*** Block opens ***
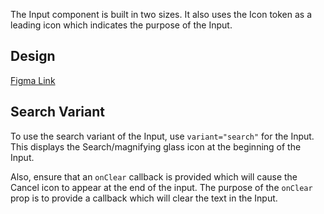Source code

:The Input component is built in two sizes. It also uses the Icon token as a leading icon which indicates the purpose of the Input.

## Design
[Figma Link](https://www.figma.com/file/939bW74C3TLW5VAzK23uox/%F0%9F%8C%99moonstone-components?node-id=4631%3A365)

## Search Variant
To use the search variant of the Input, use `variant="search"` for the Input.
This displays the Search/magnifying glass icon at the beginning of the Input.

Also, ensure that an `onClear` callback is provided which will cause the Cancel icon to appear at the end of the input.
The purpose of the `onClear` prop is to provide a callback which will clear the text in the Input.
*** Block closes ***
*WHAT YOU SHOULD DO*
The lines to be transcribed are those from the first line of the data above through the line holding "To use the search", inclusive; copy them exactly and only, leaving out the pictures.

*OUTPUT OF THE TASK*
Source code

:The Input component is built in two sizes. It also uses the Icon token as a leading icon which indicates the purpose of the Input.

## Design
[Figma Link](https://www.figma.com/file/939bW74C3TLW5VAzK23uox/%F0%9F%8C%99moonstone-components?node-id=4631%3A365)

## Search Variant
To use the search variant of the Input, use `variant="search"` for the Input.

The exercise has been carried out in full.